慶大によると、不正アクセスは、教職員19人のIDとパスワードが何らかの方法で窃取され、それを用いてSFC-SFSのウェブサービスの脆弱性を突く攻撃によって行われた。9月15日午後5時45分頃にSFC-CNSで不審なアクセスを検知したといい、SFC-SFSで脆弱性を探す行為が散発的にあった形跡が見つかった。同月28日夜にもSFC-SFSで不審なアクセスが検知され、詳しい調査で翌29日未明に情報漏えいの恐れが浮上した。
不正アクセス検知後に慶大は、全利用者にパスワード変更を依頼し、全ての認証と認証ログなどを継続監視中、学外から共用する計算サーバーへのログインは公開鍵認証に限定しているほか、脆弱性が見つかったウェブサービスの停止と脆弱性の改修を順次進めている。

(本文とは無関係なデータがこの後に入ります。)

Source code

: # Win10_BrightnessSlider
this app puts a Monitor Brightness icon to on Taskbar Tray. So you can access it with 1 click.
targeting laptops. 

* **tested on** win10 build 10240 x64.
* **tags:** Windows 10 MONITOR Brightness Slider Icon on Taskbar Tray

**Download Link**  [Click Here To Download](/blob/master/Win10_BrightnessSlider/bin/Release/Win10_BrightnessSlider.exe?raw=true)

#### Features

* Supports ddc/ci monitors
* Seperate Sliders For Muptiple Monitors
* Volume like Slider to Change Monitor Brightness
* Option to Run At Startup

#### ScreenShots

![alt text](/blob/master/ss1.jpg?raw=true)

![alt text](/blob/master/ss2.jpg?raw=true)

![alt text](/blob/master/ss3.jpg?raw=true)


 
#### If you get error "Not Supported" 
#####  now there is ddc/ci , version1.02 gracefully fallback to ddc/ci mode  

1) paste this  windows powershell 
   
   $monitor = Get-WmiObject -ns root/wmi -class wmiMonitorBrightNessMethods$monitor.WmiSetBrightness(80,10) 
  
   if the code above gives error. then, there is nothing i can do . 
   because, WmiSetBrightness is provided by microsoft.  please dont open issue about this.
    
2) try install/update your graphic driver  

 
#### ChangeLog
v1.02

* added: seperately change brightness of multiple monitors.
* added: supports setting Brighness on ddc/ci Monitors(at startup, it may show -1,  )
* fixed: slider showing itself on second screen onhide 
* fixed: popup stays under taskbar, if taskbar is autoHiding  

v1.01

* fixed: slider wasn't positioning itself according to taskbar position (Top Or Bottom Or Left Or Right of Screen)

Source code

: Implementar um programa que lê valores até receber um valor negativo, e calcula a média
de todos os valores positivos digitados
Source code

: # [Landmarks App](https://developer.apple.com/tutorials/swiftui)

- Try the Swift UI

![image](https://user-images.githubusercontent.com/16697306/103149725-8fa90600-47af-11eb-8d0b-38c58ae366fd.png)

SFC-SFSは11月11日現在も停止中で、この影響により総合政策学部と環境情報学部、政策・メディア研究科では秋学期授業開始が10月1日から8日に繰り下げられた。また、11月1日付けでCSIRTを立ち上げた。
外部に漏えいした恐れのあるデータの種類と規模は以下の通り。
- 学生情報:学籍番号、氏名、アカウント名、メールアドレス、学部、学年、クラス、学則、入学年月日、在籍学期数(5088件)
- 学生顔写真:入学時に学生証のために提出された顔写真のファイル(1万8636件)
- 履修履歴:単位取得授業の科目、科目担当者、単位取得年度学期(4493件)
- 教員情報::教職員番号、氏名、アカウント名、兼務含む所属、職位(2276件)
- 教員プロフィール:メールアドレス、シラバスシステムおよび教員プロフィールシステムへログインするためのパスワード、生年(2276件)
- 教員住所:自宅住所(193件)
- 教員個人の電子メール:教員個人が保有する電子メールデータ(2件、上記データを含む可能性あり)
- 教員個人の電子メール:8月20日~9月16日受信分(15件、上記データを含む可能性あり)
- 教員個人の「keio.jp」の電子メール:教員個人が保有するkeio.jpの電子メールデータ(5件、上記データを含む可能性あり)
- 教職員個人のユーザホーム:教職員個人が保有するユーザホーム上に置かれたデータ(19件、上記データを含む可能性あり)
- 職員と委託業者などの情報:教職員番号、氏名、アカウント名、メールアドレス(213件)
なお、これら以外のデータも漏えいしている恐れを否定できないとしている。